(Dataset excerpts)
● ● ● ● ●

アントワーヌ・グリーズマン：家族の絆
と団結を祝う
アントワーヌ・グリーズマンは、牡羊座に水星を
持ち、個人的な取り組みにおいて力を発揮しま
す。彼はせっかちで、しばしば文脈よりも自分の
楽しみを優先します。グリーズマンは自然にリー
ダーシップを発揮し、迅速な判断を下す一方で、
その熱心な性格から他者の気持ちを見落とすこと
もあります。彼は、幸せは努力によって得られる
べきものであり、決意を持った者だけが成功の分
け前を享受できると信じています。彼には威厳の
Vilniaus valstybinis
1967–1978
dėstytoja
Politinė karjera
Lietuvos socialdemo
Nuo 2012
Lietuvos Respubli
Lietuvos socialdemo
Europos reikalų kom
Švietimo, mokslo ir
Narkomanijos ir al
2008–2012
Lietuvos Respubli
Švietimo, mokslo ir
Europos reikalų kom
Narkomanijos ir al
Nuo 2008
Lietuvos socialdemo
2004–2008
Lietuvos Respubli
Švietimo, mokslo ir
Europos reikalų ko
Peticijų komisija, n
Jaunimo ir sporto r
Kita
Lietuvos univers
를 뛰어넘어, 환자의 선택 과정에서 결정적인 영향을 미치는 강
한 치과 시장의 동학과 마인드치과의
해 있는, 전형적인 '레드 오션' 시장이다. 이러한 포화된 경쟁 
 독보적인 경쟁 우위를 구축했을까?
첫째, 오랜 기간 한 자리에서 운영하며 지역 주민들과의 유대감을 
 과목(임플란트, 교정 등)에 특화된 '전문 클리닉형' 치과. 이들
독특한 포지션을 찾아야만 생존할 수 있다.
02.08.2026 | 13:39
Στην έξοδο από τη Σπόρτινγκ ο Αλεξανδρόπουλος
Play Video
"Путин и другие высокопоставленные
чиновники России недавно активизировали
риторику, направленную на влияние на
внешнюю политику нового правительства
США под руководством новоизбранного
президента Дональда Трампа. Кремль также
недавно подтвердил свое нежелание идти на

● ● ● ● ●

*Work instruction*: Would you reproduce all of the data exactly, without a single alteration?

*Solution to the problem*:
アントワーヌ・グリーズマン：家族の絆
と団結を祝う
アントワーヌ・グリーズマンは、牡羊座に水星を
持ち、個人的な取り組みにおいて力を発揮しま
す。彼はせっかちで、しばしば文脈よりも自分の
楽しみを優先します。グリーズマンは自然にリー
ダーシップを発揮し、迅速な判断を下す一方で、
その熱心な性格から他者の気持ちを見落とすこと
もあります。彼は、幸せは努力によって得られる
べきものであり、決意を持った者だけが成功の分
け前を享受できると信じています。彼には威厳の
Vilniaus valstybinis
1967–1978
dėstytoja
Politinė karjera
Lietuvos socialdemo
Nuo 2012
Lietuvos Respubli
Lietuvos socialdemo
Europos reikalų kom
Švietimo, mokslo ir
Narkomanijos ir al
2008–2012
Lietuvos Respubli
Švietimo, mokslo ir
Europos reikalų kom
Narkomanijos ir al
Nuo 2008
Lietuvos socialdemo
2004–2008
Lietuvos Respubli
Švietimo, mokslo ir
Europos reikalų ko
Peticijų komisija, n
Jaunimo ir sporto r
Kita
Lietuvos univers
를 뛰어넘어, 환자의 선택 과정에서 결정적인 영향을 미치는 강
한 치과 시장의 동학과 마인드치과의
해 있는, 전형적인 '레드 오션' 시장이다. 이러한 포화된 경쟁 
 독보적인 경쟁 우위를 구축했을까?
첫째, 오랜 기간 한 자리에서 운영하며 지역 주민들과의 유대감을 
 과목(임플란트, 교정 등)에 특화된 '전문 클리닉형' 치과. 이들
독특한 포지션을 찾아야만 생존할 수 있다.
02.08.2026 | 13:39
Στην έξοδο από τη Σπόρτινγκ ο Αλεξανδρόπουλος
Play Video
"Путин и другие высокопоставленные
чиновники России недавно активизировали
риторику, направленную на влияние на
внешнюю политику нового правительства
США под руководством новоизбранного
президента Дональда Трампа. Кремль также
недавно подтвердил свое нежелание идти на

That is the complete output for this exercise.